**Article:**
——————————
Introduction to Pandas Library for Data Analysis
4.1. Introduction
In this chapter, you will see how to use Python’s Pandas library for data analysis. In the next chapter, you will see how to use the Pandas library for data visualization by plotting different types of plots.
Execute the following script on your command prompt to download the Pandas library.
$ pip install pandas
The following script imports the Pandas library in your application. Execute the script at the type of all Python codes that are provided in this chapter.
import pandas as pd
Furthermore, the following are the libraries that you need to install before running scripts in this chapter.
| Requirements – Anaconda, Jupyter, and Matplotlib |
•Every script in this book has been executed via Jupyter Notebook. Therefore, you should have Jupyter Notebook installed. |
•It goes without saying that we will be using the Matplotlib library. |
•The Numpy and Pandas libraries should also be installed before this chapter. |
| Hands-on Time – Source Codes |
| All IPython notebooks for the source code of all the scripts in this chapter can be found in the Source Codes folder in the GitHub repository. I would suggest that you write all the code in this chapter yourself and see if you can get the same output as mentioned in this chapter. |
4.2. Reading Data into Pandas Dataframe
In the second chapter of this book, you saw how the Pandas library can be used to read CSV and TSV files. Here, we will briefly recap how to read a CSV file with Pandas. The following script reads the “titanic_data.csv” file from the Datasets folder in the GitHub repository. The first five rows of the Titanic dataset have been printed via the head() method of the Pandas dataframe containing the Titanic dataset.
——————————
**Short exercise 1:**
Reproduce, word for word, the part of the Pandas chapter that opens with the words containing "Execute the following" and closes with "provided in this chapter.".
**Short exercise 2:**
Answer these questions from the Pandas chapter:
(a) What command is given for downloading the Pandas library?
(b) Under what short name is Pandas imported?
(c) Which method is used to print the beginning of the Titanic dataset?
**Short exercise 3:**
Carry the Pandas chapter forward from its last sentence.

**Data:**
——————————
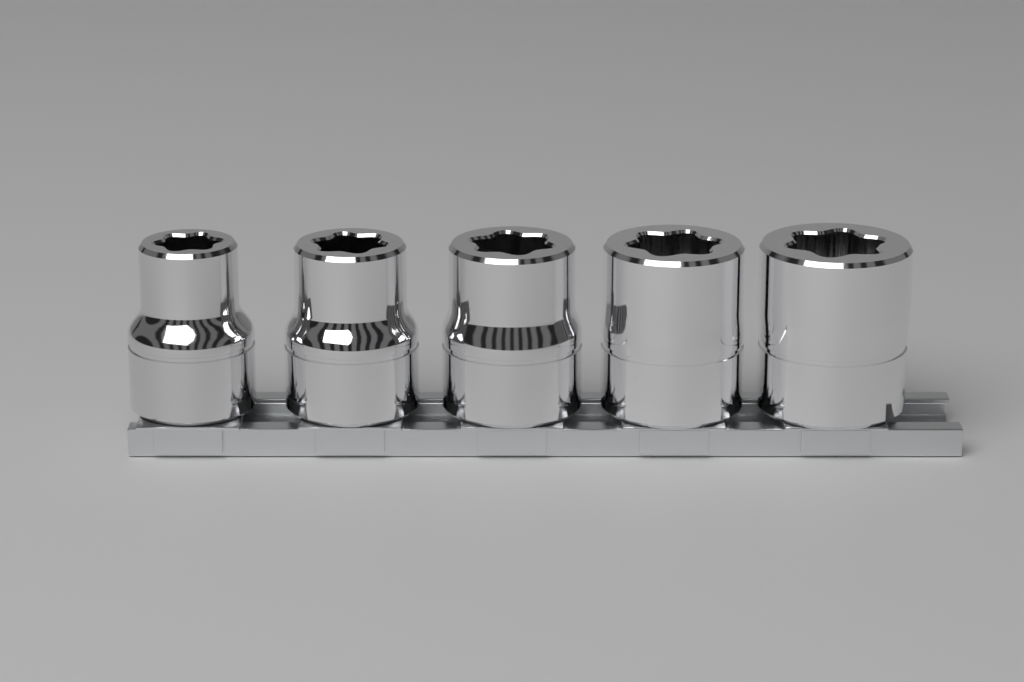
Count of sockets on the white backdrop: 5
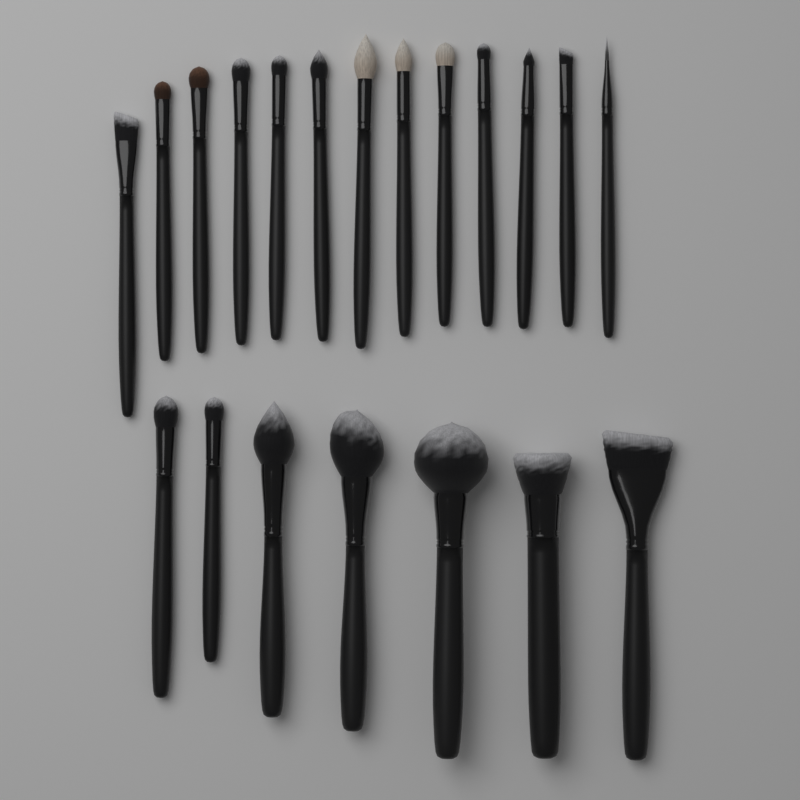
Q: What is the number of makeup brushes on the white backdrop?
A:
——————————
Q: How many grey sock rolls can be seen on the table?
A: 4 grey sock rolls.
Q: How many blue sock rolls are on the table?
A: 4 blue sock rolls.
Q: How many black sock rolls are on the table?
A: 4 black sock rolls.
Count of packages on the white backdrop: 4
——————————
**Written answer 1:**
Execute the following script on your command prompt to download the Pandas library.
$ pip install pandas
The following script imports the Pandas library in your application. Execute the script at the type of all Python codes that are provided in this chapter.

**Written answer 2:**
(a) pip install pandas
(b) pd
(c) head()

**Written answer 3:**
Script 1:
1. import pandas as pd
2. titanic_data = pd.read_csv(r”E:Data Visualization with PythonDatasets itanic_data.csv”)
3. titanic_data.head()
Output:
The read_csv() method reads data from a CSV or TSV file and stores it in a Pandas dataframe, which is a special object that stores data in the form of rows and columns.
4.3. Filtering Rows
One of the most routine tasks that you need to perform while handling Pandas dataframe is to filter rows based on column values.
To filter rows, you have to first identify the indexes of the rows to filter. For those indexes, you need to pass True to the opening and closing square brackets that follow the Pandas dataframe name.
The following script returns a series of True and False. True will be returned for indexes where the Pclass column has a value of 1.
Script 2:
1. titanic_pclass1= (titanic_data.Pclass == 1)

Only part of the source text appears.